_Goal of the exercise_
Look through the entries below and count the lines with the word "down" in them; give only the number.

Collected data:
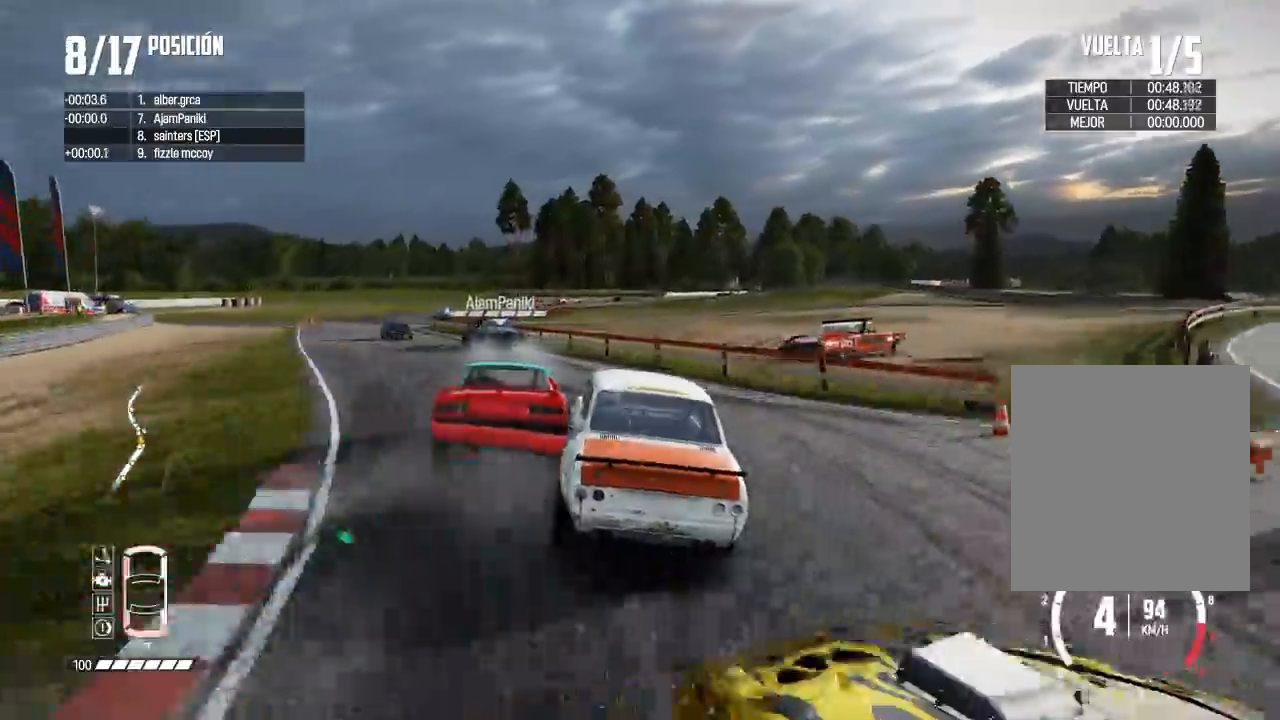
{"buttons": [], "left_stick": "left", "right_stick": "center", "events": []}
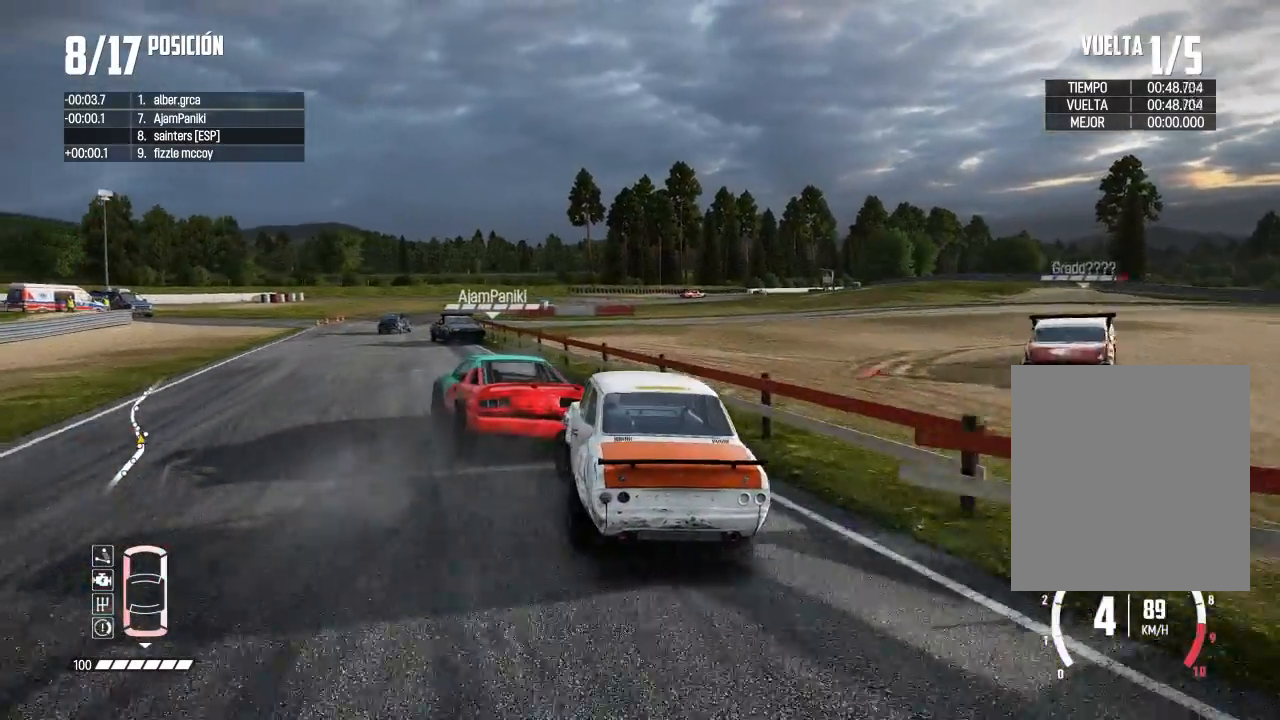
{"buttons": ["R2"], "left_stick": "center", "right_stick": "center", "events": [[200, "left_stick", "center"], [350, "R2", "down"]]}
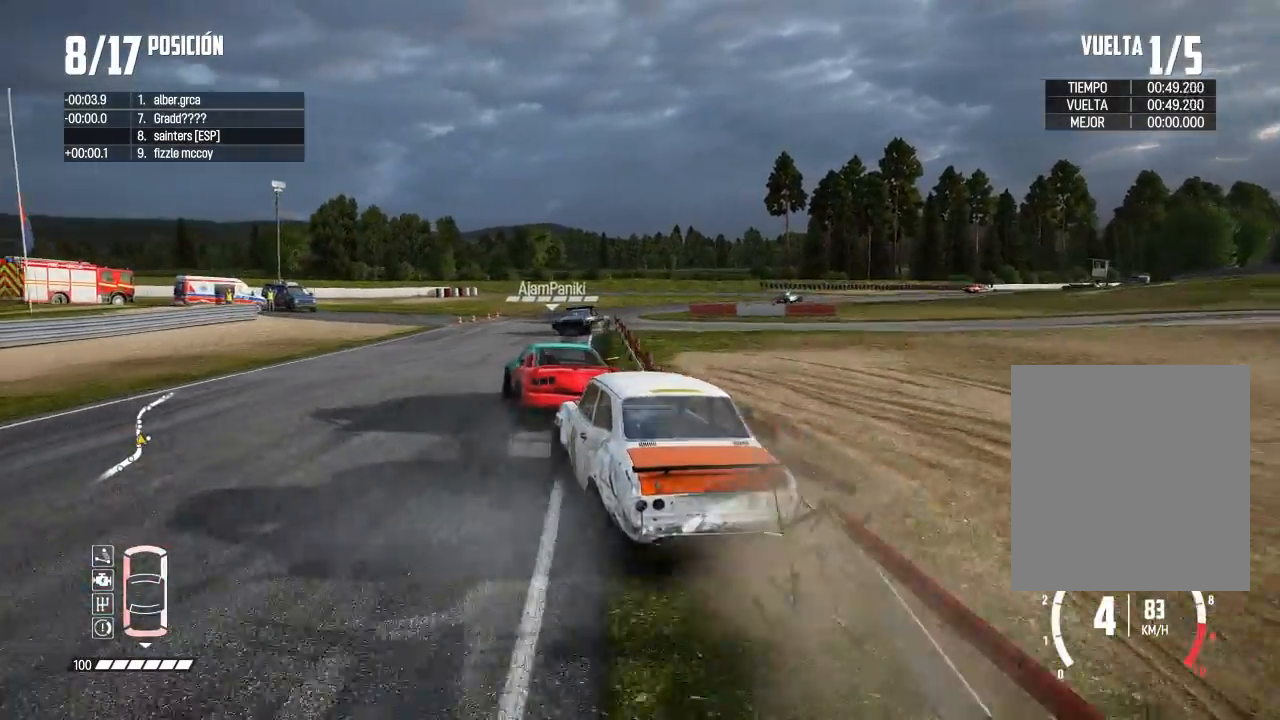
{"buttons": ["R2"], "left_stick": "right", "right_stick": "center", "events": [[17, "left_stick", "right"], [251, "left_stick", "center"], [418, "left_stick", "right"]]}
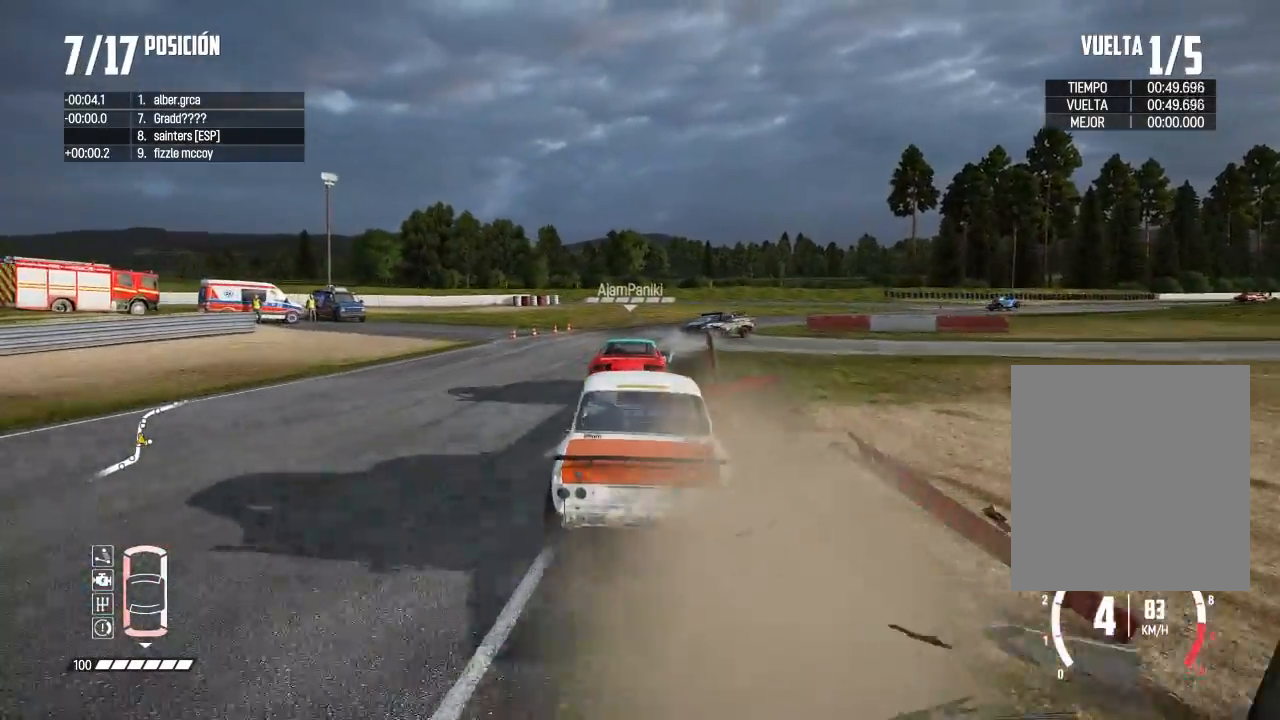
{"buttons": ["R2"], "left_stick": "right", "right_stick": "center", "events": [[117, "left_stick", "left"], [300, "left_stick", "right"]]}
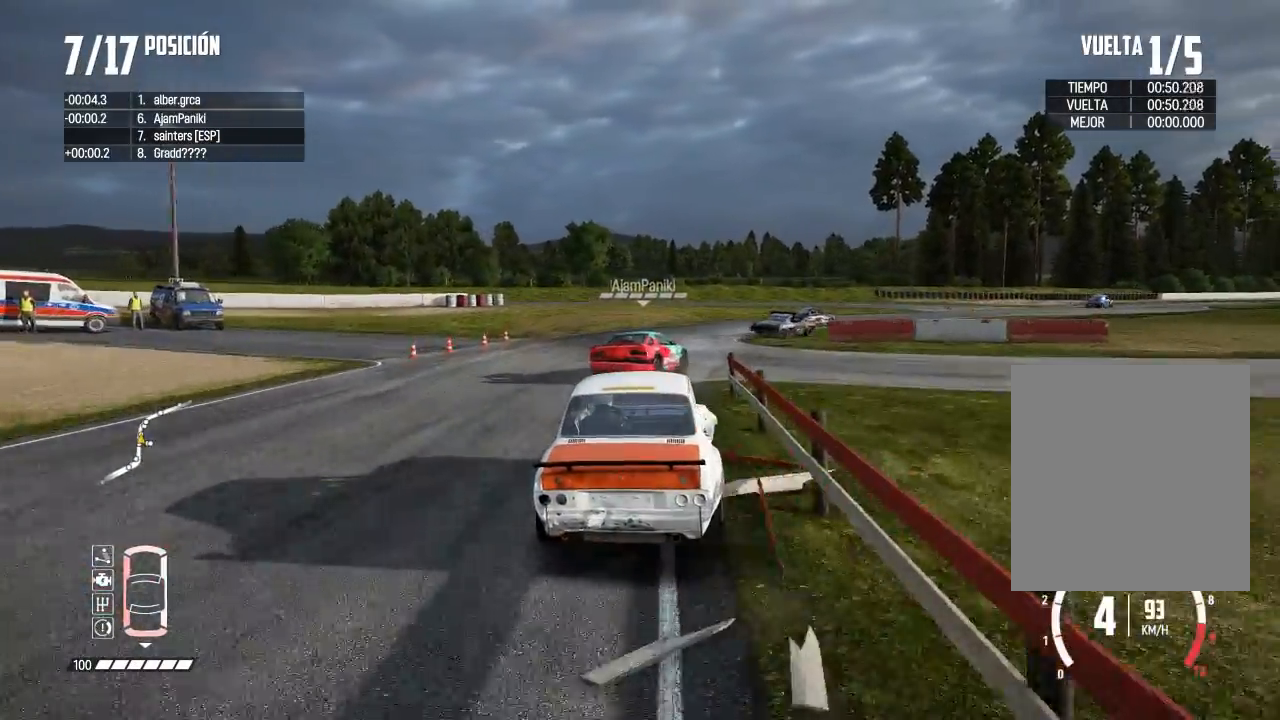
{"buttons": ["R2"], "left_stick": "center", "right_stick": "center", "events": [[367, "left_stick", "center"]]}
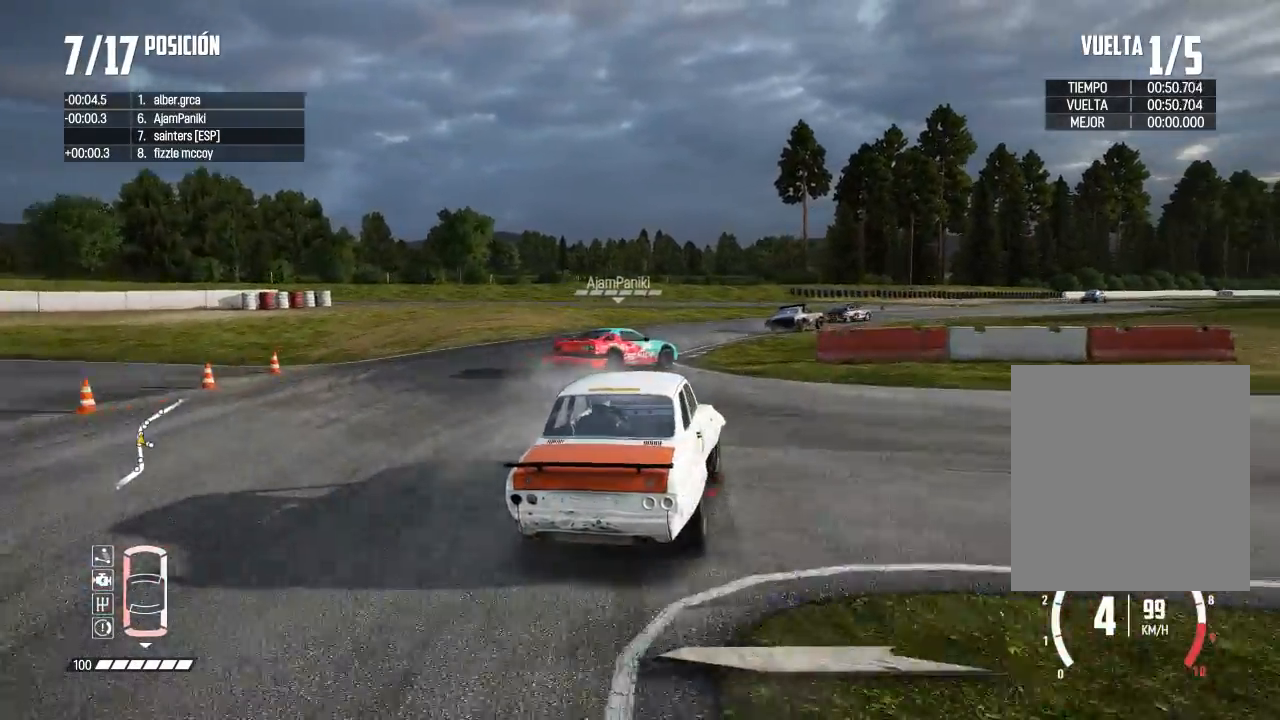
{"buttons": ["R2", "R3"], "left_stick": "right", "right_stick": "center", "events": [[67, "left_stick", "right"], [300, "R3", "down"]]}
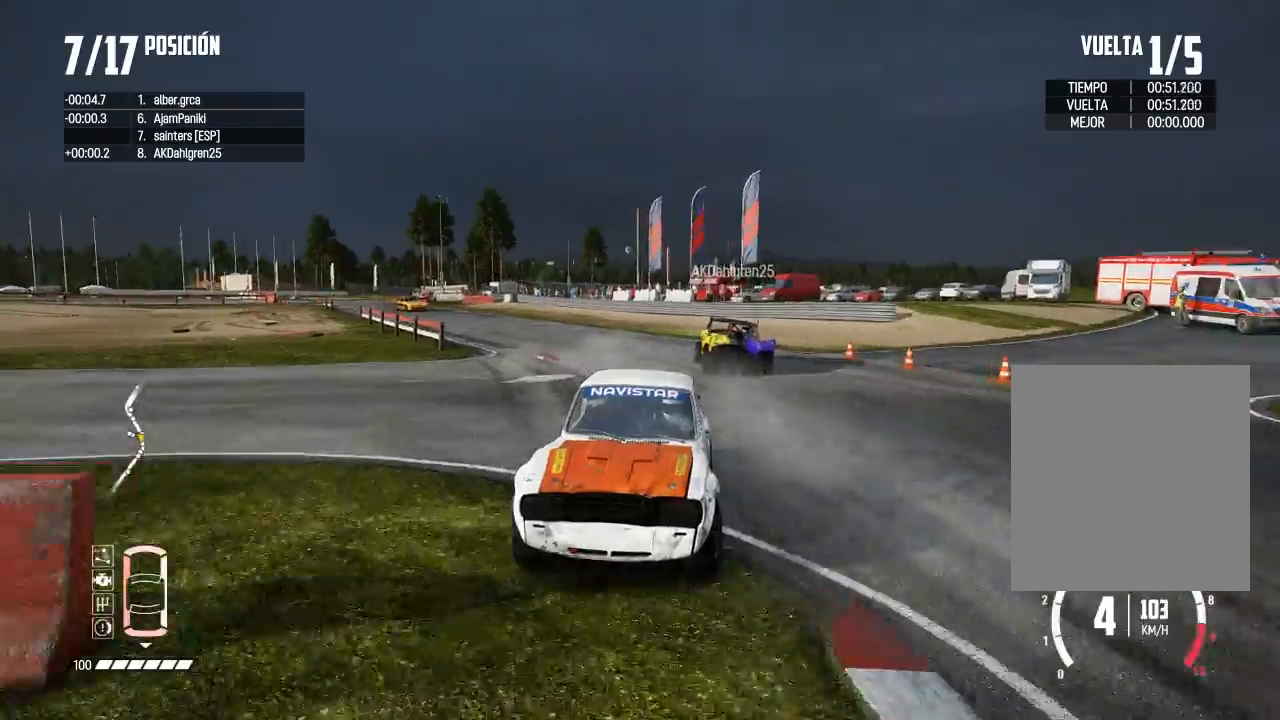
{"buttons": ["R2"], "left_stick": "center", "right_stick": "center", "events": [[101, "R3", "up"], [384, "left_stick", "center"]]}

_Output of the exercise_
2